§ **Material shown**:
+++
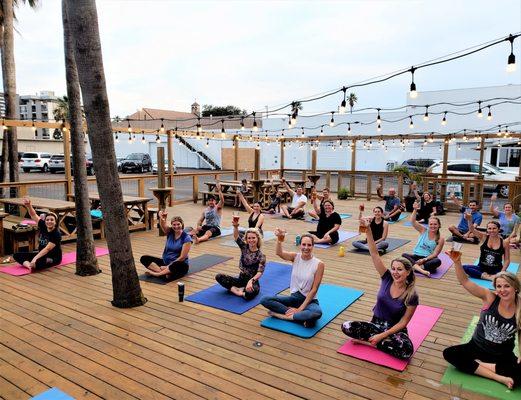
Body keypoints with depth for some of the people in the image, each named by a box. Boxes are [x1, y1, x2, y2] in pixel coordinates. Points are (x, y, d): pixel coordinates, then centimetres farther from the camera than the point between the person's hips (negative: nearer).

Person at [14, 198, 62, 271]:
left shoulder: (56, 234, -21)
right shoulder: (43, 226, -3)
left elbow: (47, 249, -27)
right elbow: (33, 215, -10)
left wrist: (35, 259, -36)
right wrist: (29, 205, -28)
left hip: (53, 258, -8)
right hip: (42, 254, 8)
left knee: (38, 263, -42)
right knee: (16, 255, -6)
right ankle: (29, 265, -28)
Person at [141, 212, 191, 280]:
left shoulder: (186, 238, -11)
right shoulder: (170, 232, 1)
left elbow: (182, 257, -15)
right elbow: (163, 225, -22)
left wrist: (169, 266, -19)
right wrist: (162, 218, -45)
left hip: (179, 265, -5)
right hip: (165, 262, 5)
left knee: (177, 265, -42)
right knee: (144, 258, -12)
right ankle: (165, 272, -30)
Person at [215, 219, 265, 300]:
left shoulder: (261, 256, -9)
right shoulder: (244, 247, 0)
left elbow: (259, 272, -19)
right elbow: (236, 236, -17)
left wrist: (251, 281, -39)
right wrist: (235, 227, -39)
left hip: (252, 282, -4)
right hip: (241, 280, 5)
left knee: (250, 293, -40)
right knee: (219, 277, -14)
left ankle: (234, 289, -11)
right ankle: (240, 290, -18)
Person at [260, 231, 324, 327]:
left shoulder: (319, 264, -12)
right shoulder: (295, 257, -4)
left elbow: (314, 289, -12)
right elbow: (279, 253, -26)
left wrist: (300, 308, -17)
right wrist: (279, 240, -48)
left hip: (309, 300, -3)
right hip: (294, 297, 3)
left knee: (317, 313, -39)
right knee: (265, 300, -18)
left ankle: (281, 315, -21)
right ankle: (301, 317, -19)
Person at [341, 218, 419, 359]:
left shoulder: (411, 296, -14)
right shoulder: (387, 279, -8)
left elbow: (403, 322, -10)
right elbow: (374, 254, -17)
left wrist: (382, 335, -19)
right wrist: (368, 230, -28)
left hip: (395, 330, -1)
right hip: (376, 324, 2)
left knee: (406, 350, -35)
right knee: (347, 326, -22)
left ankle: (369, 341, -15)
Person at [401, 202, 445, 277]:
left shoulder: (440, 239, -1)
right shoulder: (423, 231, 4)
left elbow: (435, 254, -7)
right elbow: (413, 221, -9)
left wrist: (424, 259, -21)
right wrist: (415, 210, -23)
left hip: (428, 258, -1)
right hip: (416, 256, 2)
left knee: (438, 261, -35)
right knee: (404, 255, -29)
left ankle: (415, 267, -35)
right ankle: (422, 270, -46)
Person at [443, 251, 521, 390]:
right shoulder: (489, 297, -12)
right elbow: (464, 281, -22)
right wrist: (457, 262, -39)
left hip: (503, 356, -1)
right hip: (476, 348, 1)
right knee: (449, 353, -22)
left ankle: (476, 364, -12)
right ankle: (498, 377, -18)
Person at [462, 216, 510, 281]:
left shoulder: (504, 242, -4)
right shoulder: (484, 237, -3)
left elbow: (507, 260, -1)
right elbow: (472, 230, -23)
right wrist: (469, 220, -43)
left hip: (496, 270, -2)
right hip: (482, 268, 2)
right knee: (464, 268, -26)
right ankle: (489, 277, -20)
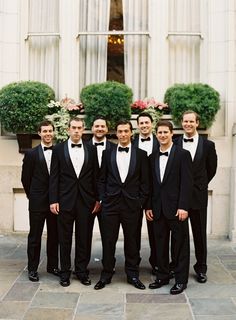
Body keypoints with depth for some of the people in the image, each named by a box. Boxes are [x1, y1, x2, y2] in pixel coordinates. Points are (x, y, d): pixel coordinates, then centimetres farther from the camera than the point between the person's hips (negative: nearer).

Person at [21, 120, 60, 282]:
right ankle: (32, 269, 16)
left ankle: (52, 265, 24)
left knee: (54, 236, 11)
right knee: (35, 236, 6)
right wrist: (32, 196, 5)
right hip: (37, 202, -2)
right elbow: (26, 178, 3)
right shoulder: (31, 154, -1)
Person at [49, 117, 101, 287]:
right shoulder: (59, 149, 2)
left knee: (84, 238, 8)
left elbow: (95, 176, 6)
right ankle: (65, 271, 21)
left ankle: (82, 270, 22)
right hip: (65, 200, -1)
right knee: (65, 238, 8)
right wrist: (53, 200, -6)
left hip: (86, 200, 1)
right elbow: (54, 176, 0)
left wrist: (97, 199, 2)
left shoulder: (91, 150, 5)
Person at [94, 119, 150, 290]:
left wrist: (141, 202, -2)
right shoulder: (108, 153, 7)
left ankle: (133, 275, 23)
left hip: (132, 204, -1)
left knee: (132, 241, 9)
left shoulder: (141, 154, 3)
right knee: (108, 241, 6)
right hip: (110, 204, 1)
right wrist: (102, 199, 1)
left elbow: (145, 181, 3)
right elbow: (102, 179, 8)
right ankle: (106, 275, 20)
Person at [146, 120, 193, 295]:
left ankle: (181, 280, 16)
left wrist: (183, 206, -16)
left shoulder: (183, 154, -5)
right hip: (158, 209, 5)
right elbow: (151, 183, 11)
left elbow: (187, 183, -10)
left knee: (180, 245, 5)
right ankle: (162, 276, 25)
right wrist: (149, 206, 6)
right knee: (160, 244, 12)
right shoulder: (153, 157, 10)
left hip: (176, 208, -5)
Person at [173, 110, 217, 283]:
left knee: (200, 233, 9)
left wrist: (199, 185, 10)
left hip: (198, 196, 0)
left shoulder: (208, 145, 1)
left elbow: (211, 169, 10)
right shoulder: (175, 144, 1)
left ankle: (201, 268, 22)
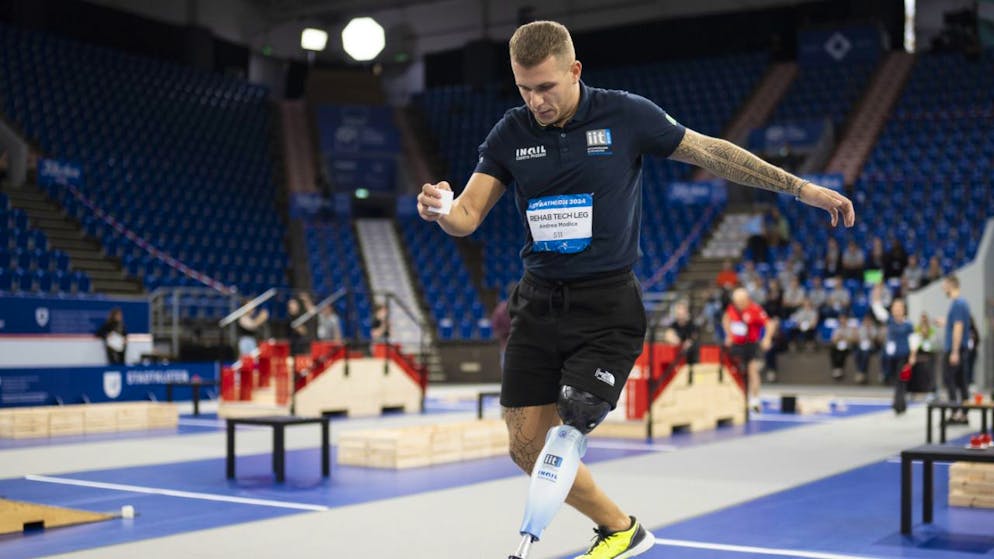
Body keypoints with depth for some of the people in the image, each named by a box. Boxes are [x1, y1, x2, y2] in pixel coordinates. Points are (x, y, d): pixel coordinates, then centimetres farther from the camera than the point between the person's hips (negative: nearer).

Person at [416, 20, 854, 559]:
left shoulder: (626, 115, -7)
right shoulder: (510, 134, 1)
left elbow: (711, 152, 2)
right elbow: (468, 215, -1)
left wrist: (801, 188, 3)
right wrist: (440, 209, -25)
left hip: (607, 307, -4)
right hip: (538, 305, 4)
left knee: (564, 438, -17)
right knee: (526, 446, 6)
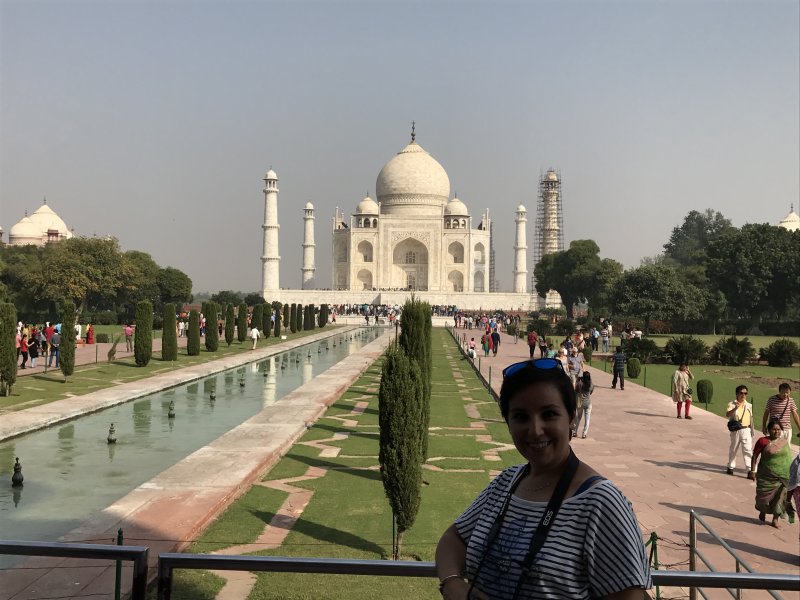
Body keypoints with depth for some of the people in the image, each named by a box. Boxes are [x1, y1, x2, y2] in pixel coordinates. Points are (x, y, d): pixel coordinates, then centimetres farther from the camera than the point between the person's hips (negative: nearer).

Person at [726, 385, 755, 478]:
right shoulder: (732, 404, -6)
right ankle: (730, 467, 30)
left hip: (746, 430, 2)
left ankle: (750, 471, -8)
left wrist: (752, 431, 13)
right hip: (735, 430, -2)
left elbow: (751, 418, 13)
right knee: (733, 449, 13)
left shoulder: (749, 406, 7)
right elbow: (727, 414, -23)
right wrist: (735, 408, -39)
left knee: (748, 450, -7)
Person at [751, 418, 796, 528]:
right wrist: (753, 470, -7)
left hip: (783, 476, 3)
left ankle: (775, 520, 18)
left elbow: (789, 456, 12)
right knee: (764, 496, 8)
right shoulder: (763, 441, -11)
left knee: (780, 496, 4)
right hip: (767, 476, -3)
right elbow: (755, 456, -5)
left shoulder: (784, 441, 2)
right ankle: (762, 511, 39)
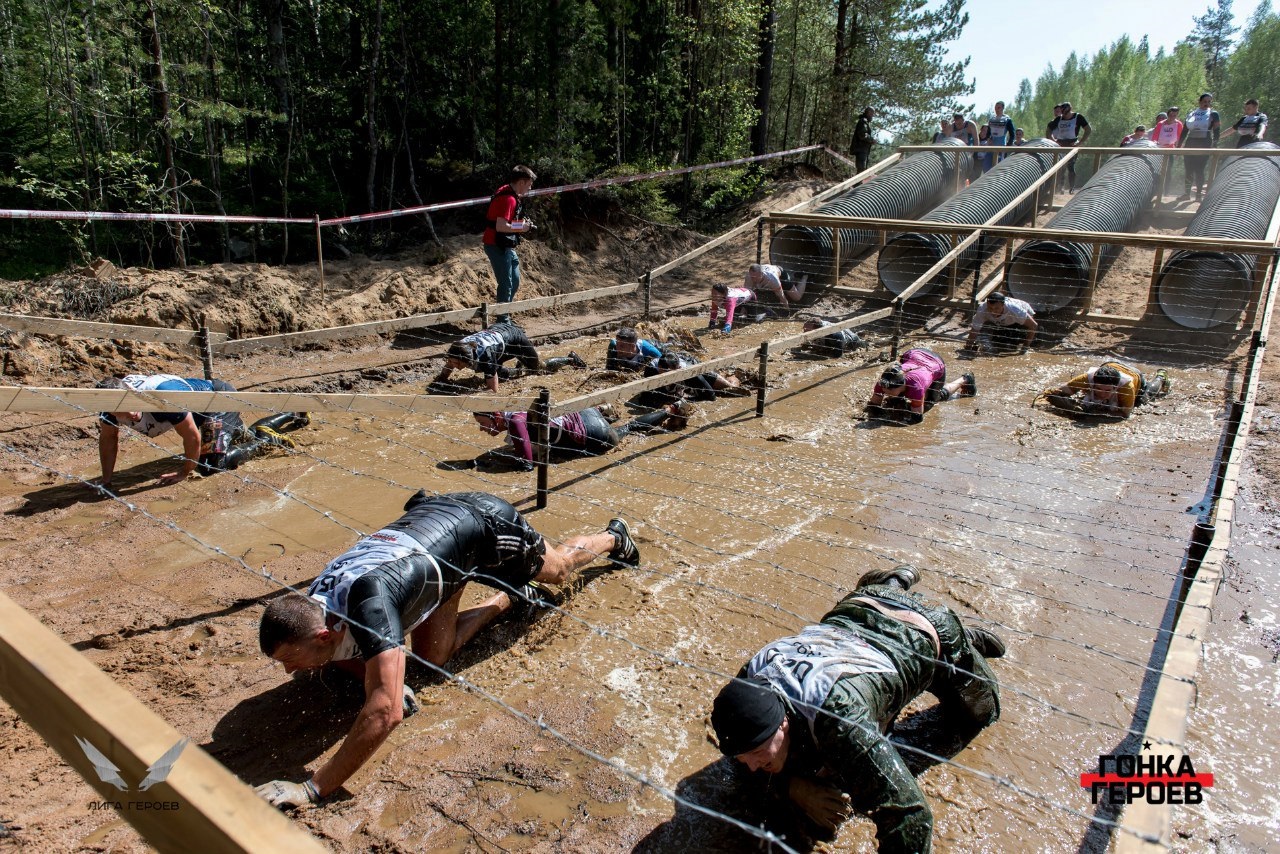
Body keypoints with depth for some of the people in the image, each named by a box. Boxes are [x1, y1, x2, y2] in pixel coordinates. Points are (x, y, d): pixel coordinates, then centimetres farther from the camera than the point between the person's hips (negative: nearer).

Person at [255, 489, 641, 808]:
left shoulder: (367, 599, -43)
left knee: (559, 568, 22)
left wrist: (311, 789, -42)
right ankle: (509, 598, 27)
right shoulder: (315, 603, -18)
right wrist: (379, 677, -15)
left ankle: (613, 536, 53)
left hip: (484, 523, -6)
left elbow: (386, 711, -46)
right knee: (432, 657, 4)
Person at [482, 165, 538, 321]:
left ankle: (503, 314, 26)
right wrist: (522, 228, -16)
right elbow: (501, 226, -28)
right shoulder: (509, 199, -21)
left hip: (506, 246, 10)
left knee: (515, 281, 16)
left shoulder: (507, 192, 11)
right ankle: (503, 320, 5)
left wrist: (522, 223, 10)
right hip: (498, 246, -10)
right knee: (506, 284, -4)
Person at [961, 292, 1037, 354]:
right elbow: (974, 331, -28)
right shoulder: (982, 310, -36)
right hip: (1002, 323, 3)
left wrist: (1024, 347, -31)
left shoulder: (1014, 309, -42)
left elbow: (1033, 325, -33)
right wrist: (968, 348, -36)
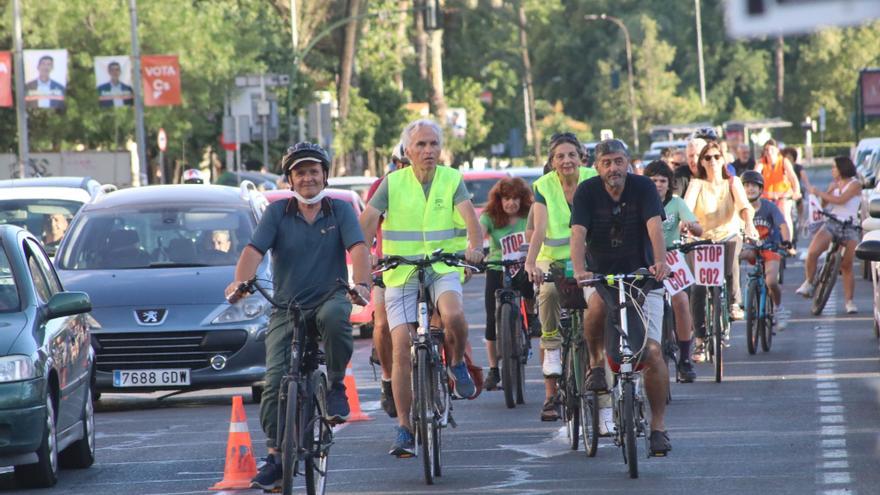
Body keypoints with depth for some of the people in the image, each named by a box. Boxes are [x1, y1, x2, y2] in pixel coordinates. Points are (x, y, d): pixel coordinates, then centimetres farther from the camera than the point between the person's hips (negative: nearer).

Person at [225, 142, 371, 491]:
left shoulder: (340, 211, 1)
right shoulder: (278, 212, 1)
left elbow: (358, 248, -13)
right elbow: (254, 250, -11)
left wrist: (361, 284, -33)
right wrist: (240, 281, -31)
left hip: (328, 298, -1)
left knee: (334, 316, -38)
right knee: (276, 379, -11)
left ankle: (336, 386, -15)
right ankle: (275, 456, -1)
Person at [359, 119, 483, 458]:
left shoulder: (452, 180, 1)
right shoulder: (393, 183, 2)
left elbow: (469, 217, -13)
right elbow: (366, 223, -4)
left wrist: (475, 246, -34)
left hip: (443, 268, -1)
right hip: (400, 274, 1)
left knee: (454, 316, -31)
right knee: (401, 347, -9)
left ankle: (457, 364, 3)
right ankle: (404, 428, -1)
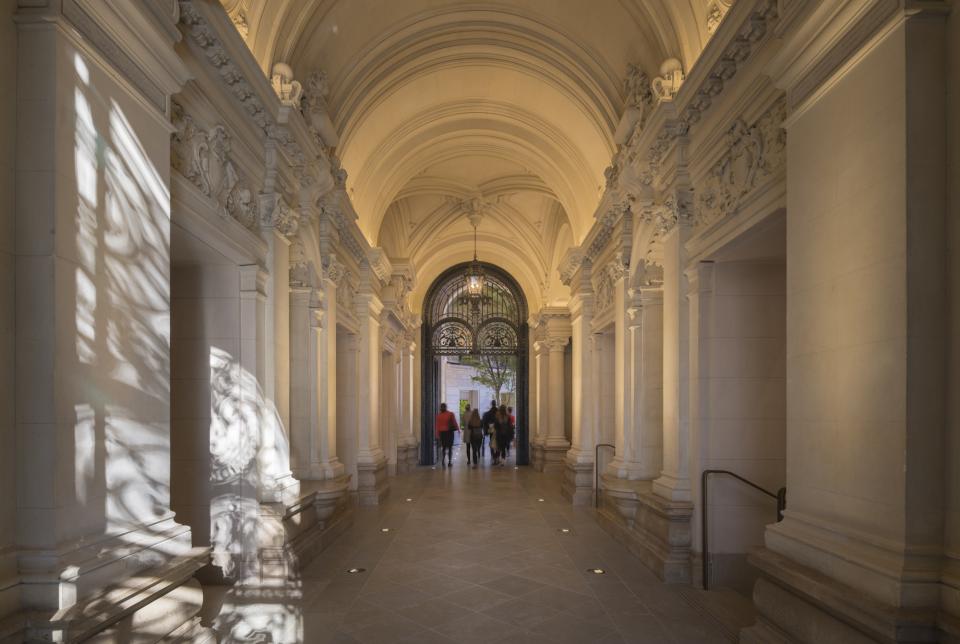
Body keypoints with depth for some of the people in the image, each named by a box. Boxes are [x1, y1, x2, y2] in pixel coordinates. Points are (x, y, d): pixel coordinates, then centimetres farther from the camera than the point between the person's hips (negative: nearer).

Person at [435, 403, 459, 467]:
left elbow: (437, 425, -3)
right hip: (449, 432, -2)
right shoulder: (451, 414, -8)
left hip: (442, 433, 2)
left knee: (443, 447, 11)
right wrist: (458, 429, 11)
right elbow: (455, 423, -3)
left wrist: (437, 434, 3)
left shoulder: (438, 415, -3)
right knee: (450, 447, 8)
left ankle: (442, 461, -6)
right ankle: (449, 462, 7)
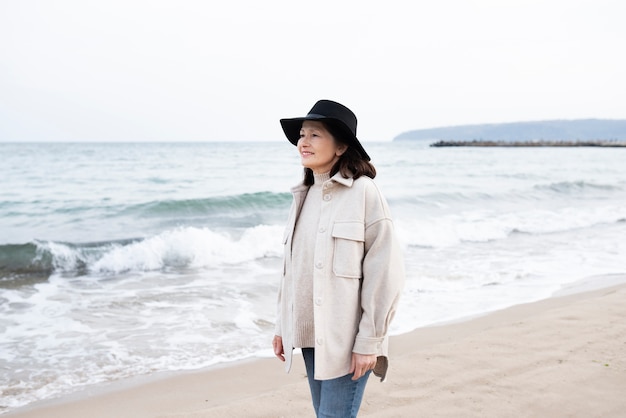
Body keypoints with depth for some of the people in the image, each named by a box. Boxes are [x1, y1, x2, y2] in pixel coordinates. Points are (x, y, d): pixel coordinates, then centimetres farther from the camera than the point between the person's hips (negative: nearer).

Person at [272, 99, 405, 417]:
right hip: (311, 336, 7)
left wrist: (369, 341, -15)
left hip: (346, 340, -6)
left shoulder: (363, 192, -11)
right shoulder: (304, 195, 9)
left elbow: (384, 272, -14)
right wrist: (282, 325, 13)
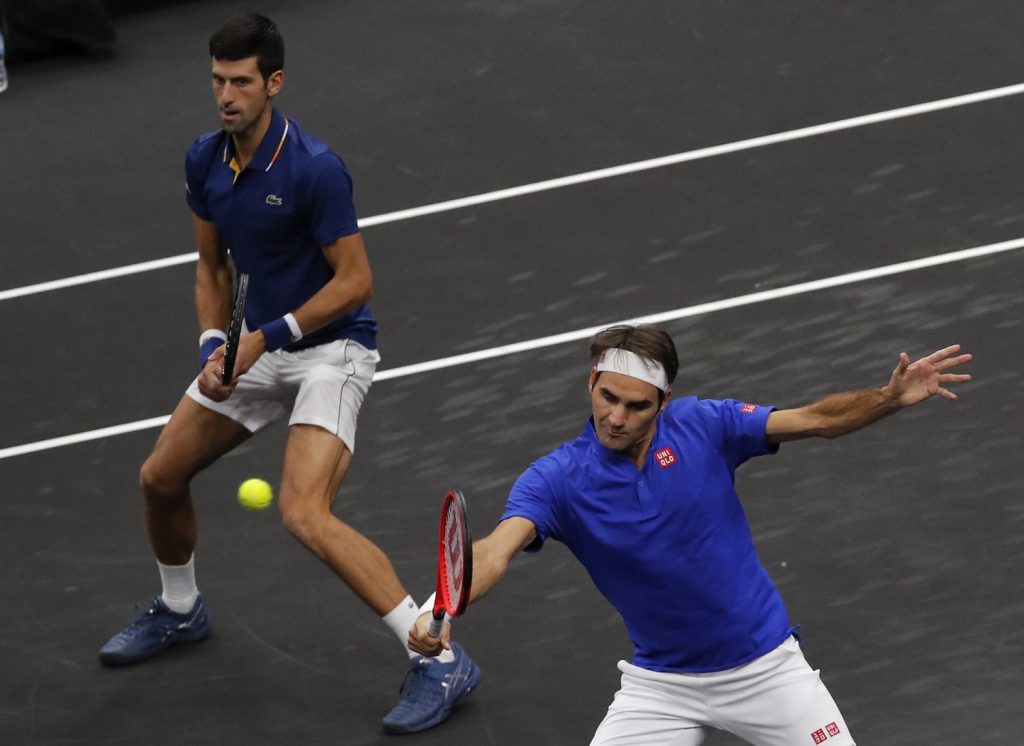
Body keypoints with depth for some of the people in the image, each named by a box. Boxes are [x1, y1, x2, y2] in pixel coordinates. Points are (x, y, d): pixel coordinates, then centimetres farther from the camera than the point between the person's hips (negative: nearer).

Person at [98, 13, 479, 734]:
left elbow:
+++
§ **Problem details**:
All that is wanted is the stretch of lines above from the one containing "right knee: (16, 255, -6)" through the one containing "right knee: (144, 258, -12)", duplicated exactly.

§ **Exercise solution**:
right knee: (16, 255, -6)
right ankle: (29, 265, -28)
Person at [141, 212, 191, 280]:
left shoulder: (186, 238, -11)
right shoulder: (170, 232, 1)
left elbow: (182, 257, -15)
right elbow: (163, 225, -22)
left wrist: (169, 266, -19)
right wrist: (162, 218, -45)
left hip: (179, 265, -5)
right hip: (165, 262, 5)
left knee: (177, 265, -42)
right knee: (144, 258, -12)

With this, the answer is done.